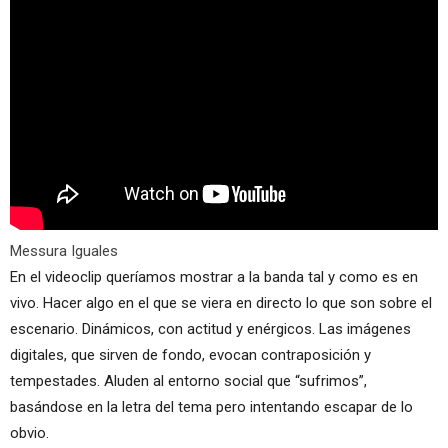
Messura Iguales
En el videoclip queríamos mostrar a la banda tal y como es en
vivo. Hacer algo en el que se viera en directo lo que son sobre el
escenario. Dinámicos, con actitud y enérgicos. Las imágenes
digitales, que sirven de fondo, evocan contraposición y
tempestades. Aluden al entorno social que “sufrimos”,
basándose en la letra del tema pero intentando escapar de lo
obvio.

----

Hand back the data above exactly, leaving out all pictures.

**Task solution:**
Messura Iguales
En el videoclip queríamos mostrar a la banda tal y como es en
vivo. Hacer algo en el que se viera en directo lo que son sobre el
escenario. Dinámicos, con actitud y enérgicos. Las imágenes
digitales, que sirven de fondo, evocan contraposición y
tempestades. Aluden al entorno social que “sufrimos”,
basándose en la letra del tema pero intentando escapar de lo
obvio.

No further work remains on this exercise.